Gérard Bignolais est un ravisseur de peau. Sourcier de la féminité, alchimiste du corps dont il entend ravir le mystère, il pratique l’empreinte corporelle sur le modèle nu. Les attitudes, les gestes, les expressions sont figés, arrêtés dans un temps impudique qui dit la complicité du modèle, sa soumission tout autant que le combat mené avec la douleur domptée, l’attente, la surprise, la peur face au vertige de l’inconnu affronté.

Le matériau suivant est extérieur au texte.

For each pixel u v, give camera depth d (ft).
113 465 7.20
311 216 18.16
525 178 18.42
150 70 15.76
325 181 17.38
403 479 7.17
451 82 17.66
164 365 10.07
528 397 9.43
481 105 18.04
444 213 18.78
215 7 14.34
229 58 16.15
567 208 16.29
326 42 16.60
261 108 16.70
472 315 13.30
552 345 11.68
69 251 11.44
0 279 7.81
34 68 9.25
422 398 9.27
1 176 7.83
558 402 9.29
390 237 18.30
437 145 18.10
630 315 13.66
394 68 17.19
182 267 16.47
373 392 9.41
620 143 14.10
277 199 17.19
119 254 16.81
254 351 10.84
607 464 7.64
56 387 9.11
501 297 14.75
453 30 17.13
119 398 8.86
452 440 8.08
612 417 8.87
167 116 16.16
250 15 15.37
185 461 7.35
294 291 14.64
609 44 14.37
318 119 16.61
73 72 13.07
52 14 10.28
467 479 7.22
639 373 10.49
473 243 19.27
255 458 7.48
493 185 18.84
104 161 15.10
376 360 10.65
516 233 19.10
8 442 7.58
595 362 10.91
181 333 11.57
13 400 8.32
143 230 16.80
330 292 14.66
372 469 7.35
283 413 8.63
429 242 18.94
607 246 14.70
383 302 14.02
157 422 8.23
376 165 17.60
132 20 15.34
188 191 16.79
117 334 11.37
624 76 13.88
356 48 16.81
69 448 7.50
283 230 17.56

Si indécence il y a, c’est dans l’affolante vérité que Bignolais nous renvoie, cet autre devenu nous-même. Dans la matérialité subtilisée, il arrête notre vie, en dévoile le non-dit, celui de la chair de l’âme s’offrant dans son innocence comme dans sa complexité troublante. Et si nous sommes si troublés confrontés à ces hommes et à ces femmes, c’est que leur corps parlent. Miroir de l’éternel retour, cette mise à nu parle d’amour et de mort, d’attente et de solitude.

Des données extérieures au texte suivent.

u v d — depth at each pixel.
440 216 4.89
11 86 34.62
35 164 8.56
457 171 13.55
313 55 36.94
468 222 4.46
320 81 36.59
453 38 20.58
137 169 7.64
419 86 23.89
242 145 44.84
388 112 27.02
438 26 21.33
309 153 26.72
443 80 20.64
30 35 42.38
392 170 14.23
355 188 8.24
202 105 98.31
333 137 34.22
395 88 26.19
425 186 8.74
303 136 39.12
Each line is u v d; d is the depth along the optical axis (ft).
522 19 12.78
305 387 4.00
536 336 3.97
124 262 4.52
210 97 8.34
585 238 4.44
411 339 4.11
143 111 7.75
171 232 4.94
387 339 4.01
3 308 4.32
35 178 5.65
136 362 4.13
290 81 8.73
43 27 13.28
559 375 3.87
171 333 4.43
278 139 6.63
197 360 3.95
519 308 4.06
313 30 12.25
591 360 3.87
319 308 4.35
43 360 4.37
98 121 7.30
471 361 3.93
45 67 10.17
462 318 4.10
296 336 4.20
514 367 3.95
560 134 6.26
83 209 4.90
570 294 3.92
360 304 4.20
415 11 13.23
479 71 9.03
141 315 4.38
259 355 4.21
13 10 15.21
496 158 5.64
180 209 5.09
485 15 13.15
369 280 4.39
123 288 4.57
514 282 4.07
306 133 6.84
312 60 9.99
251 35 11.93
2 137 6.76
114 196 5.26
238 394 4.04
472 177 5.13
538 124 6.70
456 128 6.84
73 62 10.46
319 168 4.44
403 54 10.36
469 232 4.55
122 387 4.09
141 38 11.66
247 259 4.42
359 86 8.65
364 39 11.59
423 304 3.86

Parce que Bignolais est créateur et non anatomiste, il ne s’en tient pas au seul moulage qui n’est qu’une étape, même si elle reste déterminante dans sa démarche prométhéenne de sculpteur.

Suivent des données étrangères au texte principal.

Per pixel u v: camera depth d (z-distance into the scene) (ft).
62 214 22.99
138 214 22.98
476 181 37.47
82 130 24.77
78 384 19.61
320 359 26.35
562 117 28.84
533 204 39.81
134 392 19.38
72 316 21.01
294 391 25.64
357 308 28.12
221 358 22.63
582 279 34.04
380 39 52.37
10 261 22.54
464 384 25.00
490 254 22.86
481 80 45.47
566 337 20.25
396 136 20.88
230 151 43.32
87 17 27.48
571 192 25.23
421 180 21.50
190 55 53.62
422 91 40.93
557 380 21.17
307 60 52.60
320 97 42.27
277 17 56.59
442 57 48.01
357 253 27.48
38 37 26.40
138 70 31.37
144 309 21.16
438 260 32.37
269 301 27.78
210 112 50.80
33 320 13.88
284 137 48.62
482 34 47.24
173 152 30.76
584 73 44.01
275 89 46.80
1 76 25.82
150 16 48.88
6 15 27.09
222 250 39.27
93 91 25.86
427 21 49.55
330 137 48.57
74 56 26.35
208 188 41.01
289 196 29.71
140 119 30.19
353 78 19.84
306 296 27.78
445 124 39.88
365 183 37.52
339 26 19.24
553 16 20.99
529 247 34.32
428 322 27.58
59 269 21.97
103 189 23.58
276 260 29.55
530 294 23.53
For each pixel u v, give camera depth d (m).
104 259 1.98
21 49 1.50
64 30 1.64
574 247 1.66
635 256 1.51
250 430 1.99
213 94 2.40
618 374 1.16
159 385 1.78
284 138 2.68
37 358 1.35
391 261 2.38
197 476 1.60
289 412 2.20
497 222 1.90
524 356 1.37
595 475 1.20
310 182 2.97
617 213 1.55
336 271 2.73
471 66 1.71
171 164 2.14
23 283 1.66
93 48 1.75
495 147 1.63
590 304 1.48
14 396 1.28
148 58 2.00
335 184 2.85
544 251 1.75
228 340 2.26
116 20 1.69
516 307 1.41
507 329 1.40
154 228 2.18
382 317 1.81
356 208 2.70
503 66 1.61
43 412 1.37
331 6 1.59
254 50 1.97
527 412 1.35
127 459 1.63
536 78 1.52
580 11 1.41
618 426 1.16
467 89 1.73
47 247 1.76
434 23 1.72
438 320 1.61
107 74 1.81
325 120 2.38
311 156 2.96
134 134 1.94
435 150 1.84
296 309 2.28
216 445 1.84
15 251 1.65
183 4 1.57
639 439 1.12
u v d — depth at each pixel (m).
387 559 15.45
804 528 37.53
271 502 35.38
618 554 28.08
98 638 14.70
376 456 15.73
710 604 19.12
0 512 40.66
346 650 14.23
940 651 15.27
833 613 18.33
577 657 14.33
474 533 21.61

De cette seconde peau, il crée une humanité métamorphosée par la terre, par le feu qui entreprennent à leur tour d’en ravir les illusoires beautés soumises aux flétrissures corporelles des ans.
Son humanité à trois temps s’étend de 1980 à 2003. Dans un premier temps, ses femmes renaissent dans une pierre reconstituée dont le grès prend le relais. Chauffées à haute température, ces enveloppes de chair renouent avec la substance par la réaction chimique illuminant chaque visage d’un flamboiement toujours différent en fonction de la terre utilisée. Les sculptures récentes subissent deux cuissons, la seconde se fait à ciel ouvert, la fumée se répand sur les corps. Bignolais la maîtrise et l’oriente comme il ferait avec un pinceau. La lumière modèle les expressios de visage. De puissants éclairages contrastés momifient le corps marbré, vernissé.
Corps terreux, cendré, corps du crépuscule. Le réalisme vacille devant une fiction peut-être plus troublante. La mise en scène symbolique que Bignolais affectionne renoue avec un quotidien rédempteur.